# ИСХОДНЫЙ ТЕКСТ
_ _ _ _ _ _ _
Когда на четвертой Всемирной конференции ООН по положению женщин, проходившей в Пекине в 1995 г., Хиллари Клинтон решила заговорить о правах женщин, в правильности ее решения усомнились даже члены американской делегации. «Мне говорили: “Администрация США не считает эту тему заслуживающей первоочередного внимания. Права женщин — это хорошо, и хорошо, что они вас волнуют, но если первая леди Америки вдруг заговорит о правах женщин, этот вопрос заслонит другие важные вопросы — распад СССР, переходный период, переживаемый бывшими советскими республиками и странами Варшавского договора, события в Руанде и Боснии. В мире столько других проблем — может быть, стоит начать с них?”». Как мы увидим далее (а администрация США видела это уже тогда), «события в Руанде и Боснии» были сопряжены с массовым, систематическим насилием над женщинами.
_ _ _ _ _ _ _
# ДАННЫЕ ДЛЯ АНАЛИЗА
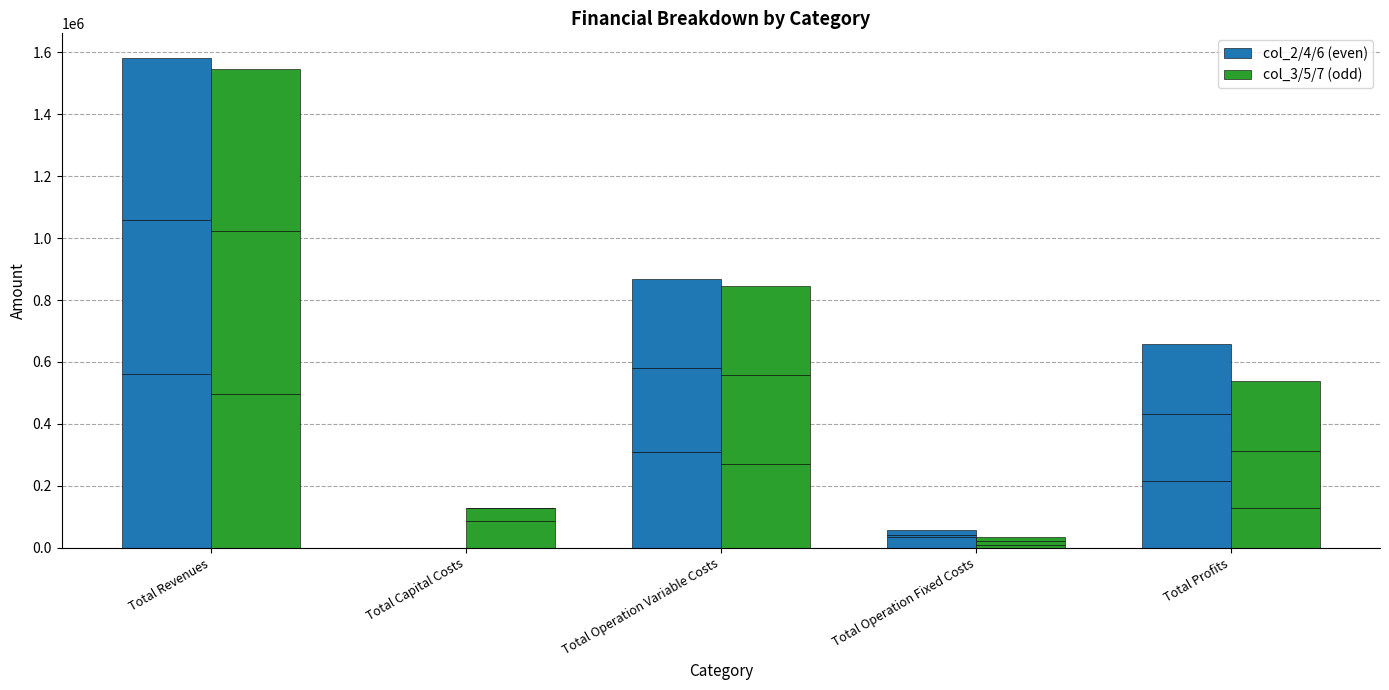

The col_3 series shows 496621.9 at Total Revenues. True or false?

True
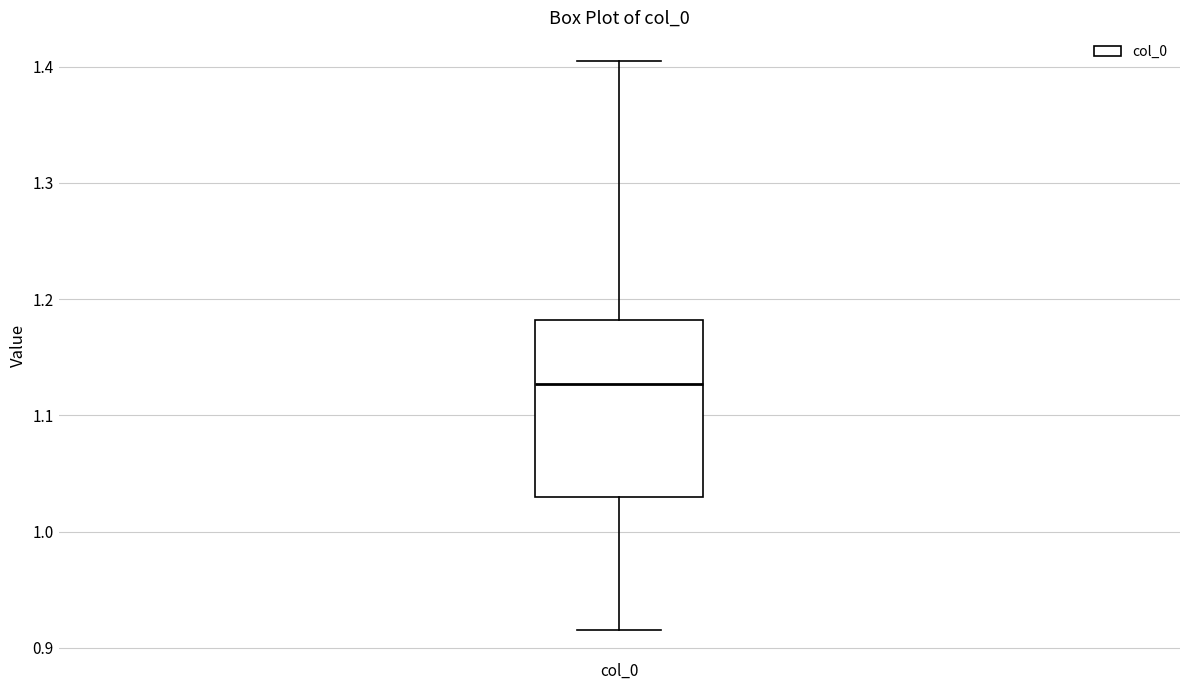

Transcribe this box plot: give where the median line is, the range the box spans, and where the two whiskers end, as read against the y-axis. The values are not printed on the chart, so give them approximately, as read against the axis.

median 1.13, box 1.03 to 1.18, whiskers 0.92 to 1.40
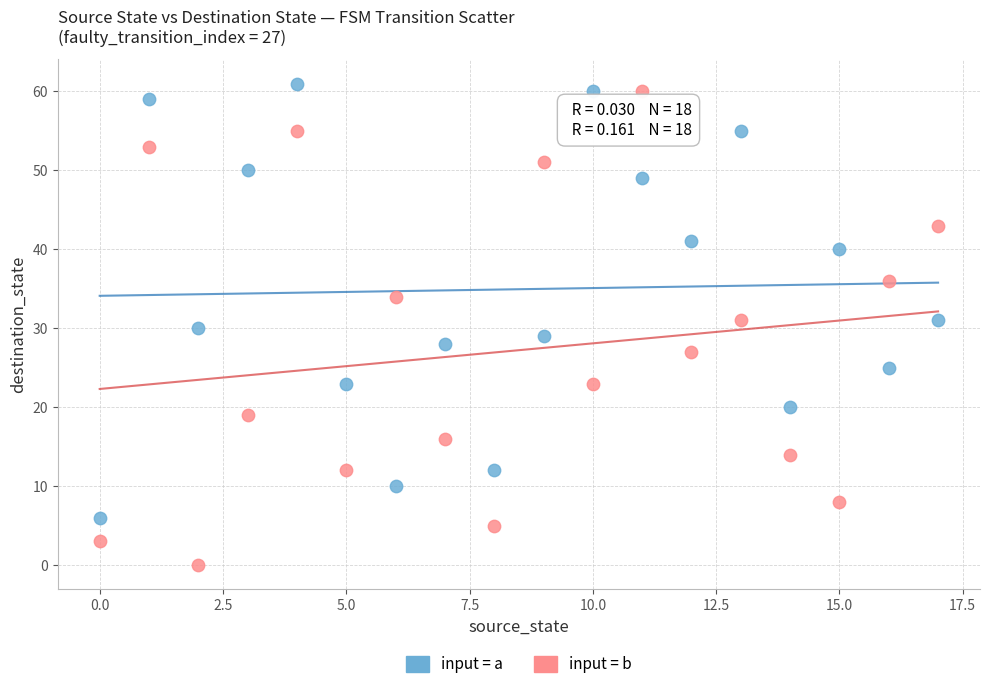

Which series has the largest Y range (max minus min)?

input = b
_ _ _ _ _ _ _
# ЗАДАНИЯ
(A) На какой конференции Хиллари Клинтон решила заговорить о правах женщин, согласно отрывку?
(B) Перепишите все записи с данными, поменяв «series» на «line» и оставив прочее без изменений. Картинки в ответ не включайте.

# ОТВЕТЫ К ЗАДАНИЯМ
(A) На четвертой Всемирной конференции ООН по положению женщин, проходившей в Пекине в 1995 г.

(B)
The col_3 line shows 496621.9 at Total Revenues. True or false?

True

Transcribe this box plot: give where the median line is, the range the box spans, and where the two whiskers end, as read against the y-axis. The values are not printed on the chart, so give them approximately, as read against the axis.

median 1.13, box 1.03 to 1.18, whiskers 0.92 to 1.40

Which line has the largest Y range (max minus min)?

input = b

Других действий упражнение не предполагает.